The Better Choice?: A Foundation or a Donor-Advised Fund
Our recent post, “Donor-Advised Funds: An Alternative for High-Net-Worth Philanthropists,” provides an introduction to this timely topic.
The DAF is a choice midway between an outright donation to an independent 501(c)(3) organization and establishing a private foundation. “In this model, the philanthropist makes a charitable contribution, relinquishes legal control over the contributed money or assets to an independent public charity, the ‘supporting organization,’ and receives an immediate tax deduction. But the benefactor is permitted from time to time to recommend specific grants from the fund.
‘An easy way to think about a donor-advised fund is like a charitable savings account: a donor contributes to the fund as frequently as they like and then recommends grants … when they are ready.’
For some time, observers have noted a shift away from family foundations to donor-advised funds. “Frustrated by the upkeep, philanthropists are increasingly unwinding their private foundations into donor-advised funds,…”
There are pros and cons to each format, but the key distinctions relevant to well-to-do individuals and families making this choice are: time and cost; control and prestige; and financial benefit, including level of deductibility of contributions.
Pros and Cons: DAFs and Foundations
Time and Cost
Perhaps the key reason why well-to-do taxpayers are switching from family foundations to donor-advised funds is that the latter are (1) cheaper and (2) easier.
Creating and maintaining a private foundation involve considerable commitments of time and money. “[T]he factor that drives most people to close a foundation is the heavy time commitment.”
The private foundation is a distinct legal entity that must be organized under state law and recognized as tax-exempt by the Internal Revenue Service.
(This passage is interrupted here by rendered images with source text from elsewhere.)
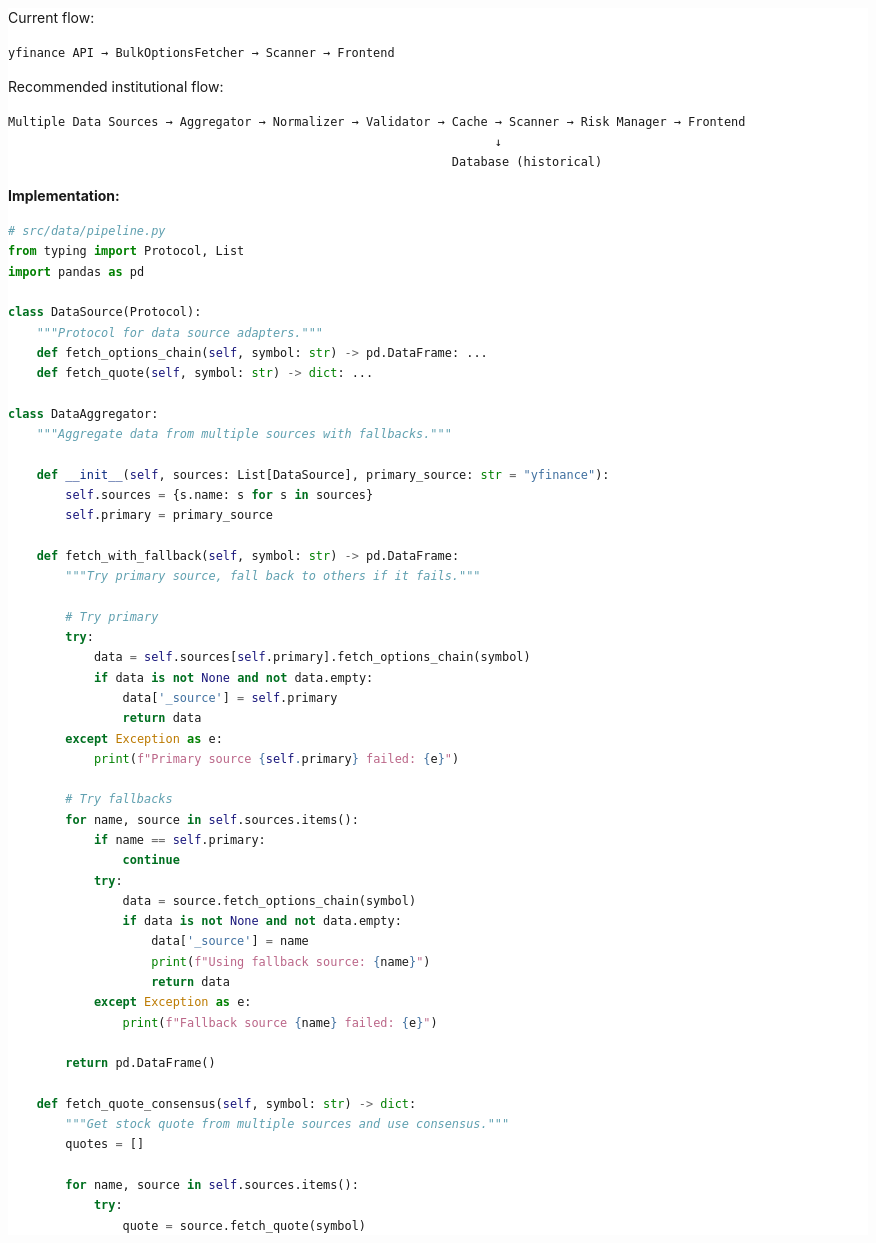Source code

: Current flow:
```
yfinance API → BulkOptionsFetcher → Scanner → Frontend
```

Recommended institutional flow:
```
Multiple Data Sources → Aggregator → Normalizer → Validator → Cache → Scanner → Risk Manager → Frontend
                                                                    ↓
                                                              Database (historical)
```

**Implementation:**

```python
# src/data/pipeline.py
from typing import Protocol, List
import pandas as pd

class DataSource(Protocol):
    """Protocol for data source adapters."""
    def fetch_options_chain(self, symbol: str) -> pd.DataFrame: ...
    def fetch_quote(self, symbol: str) -> dict: ...

class DataAggregator:
    """Aggregate data from multiple sources with fallbacks."""

    def __init__(self, sources: List[DataSource], primary_source: str = "yfinance"):
        self.sources = {s.name: s for s in sources}
        self.primary = primary_source

    def fetch_with_fallback(self, symbol: str) -> pd.DataFrame:
        """Try primary source, fall back to others if it fails."""

        # Try primary
        try:
            data = self.sources[self.primary].fetch_options_chain(symbol)
            if data is not None and not data.empty:
                data['_source'] = self.primary
                return data
        except Exception as e:
            print(f"Primary source {self.primary} failed: {e}")

        # Try fallbacks
        for name, source in self.sources.items():
            if name == self.primary:
                continue
            try:
                data = source.fetch_options_chain(symbol)
                if data is not None and not data.empty:
                    data['_source'] = name
                    print(f"Using fallback source: {name}")
                    return data
            except Exception as e:
                print(f"Fallback source {name} failed: {e}")

        return pd.DataFrame()

    def fetch_quote_consensus(self, symbol: str) -> dict:
        """Get stock quote from multiple sources and use consensus."""
        quotes = []

        for name, source in self.sources.items():
            try:
                quote = source.fetch_quote(symbol)
```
Organizational costs and professional fees can cost several thousand dollars; ongoing management expenses and fees for legal and accounting advice and assistance add to the total financial burden. Overseeing the initial phase and well as conducting the day-to-day activities (including grant-making) requires substantial direct participation. There are also tax forms and filings. While some of it can be done by paid staff or consultants, that expenditure will add to the total costs. “Donor-advised funds can cost thousands of dollars less to maintain than foundations — a factor that has taken on increased significance as many foundations’ assets have plunged.”
There is also a timing factor: while a donor-advised fund can be set up relatively quickly, there will be at least some delay for the foundation vehicle because of the need to create the separate legal entity and get government exemption approvals.
Control and Prestige
Under the private foundation format, the person or family setting up the entity enjoys the benefit of complete and exclusive control and decision-making authority for large and small matters. This element is particularly appealing when the taxpayer(s) have a strong vision for their charitable footprint, or see a philanthropic need that is currently being unmet entirely or adequately. “A foundation can make more sense if the donor prefers paying personal staff to study making grants for a specific goal, like research on a particular disease.”
By contrast, when the donor-advised vehicle is used, the donors have advisory authority – but not legally binding control over the charitable contributions. The supporting organization that receives and manages the DAF contributions has the “…final say on where [the] money is donated, and can require minimum contributions to open accounts.”
With the foundation choice, the donors are able to make a mark currently as well as into future generations; the family name is, and can continue to be, associated with generosity and worthwhile causes and activities. While there are ways for contributions made via the DAF vehicle to be publicly connected with a particular family, the connection is not as strong or continuously visible to the community.
The deductibility of contributions is a big incentive for charitable giving. The donor-advised fund provides larger and more immediate financial benefit.
Under the DAF format, a charitable donation is available immediately – even if some of the distribution of the money to grantees, projects, or activities is delayed until later years. (Under recent rules changes, this delay can’t be for more than 5 years.) The deductibility rate is higher, also. “Donors can deduct half their adjusted gross income for an annual cash contribution, and 30% for appreciated securities. Donors to foundations can deduct only of 30% for cash gifts and 20% for appreciated securities.”
“Donor-advised funds have another advantage: They don’t impose annual distribution requirements. Foundations, by contrast, are required to make annual distributions of at least 5% of their assets, even when markets are plunging.”
By choosing the DAF format, donors “can also give many types of assets — including cash, securities and even art — depending on the fund’s specific rules.”
Choosing a DAF allows the well-to-do ”to park … money in a variety of diversified investments, take an immediate tax deduction and recommend where grants should go later.” It’s especially useful if the desired contribution level is on the (relatively) lower side; a “practical minimum size” for a DAF, depending on the charity’s policy, can be in the range of $10,000 to $25,000. The recommended minimum amount of assets required to establish a private foundation is at least $1.0 million and up.
Privacy is another potential benefit. Foundation tax forms, which contain details on grants and other revealing information about a donor, are easy to find on the Web. The public forms filed by donor-advised funds don’t list individual accounts.
Then there is the factor of “liability and risk.” The foundation rules are complex; an inattentive or incompetent board of directors can make mistakes that will result in hefty hassles and sanctions.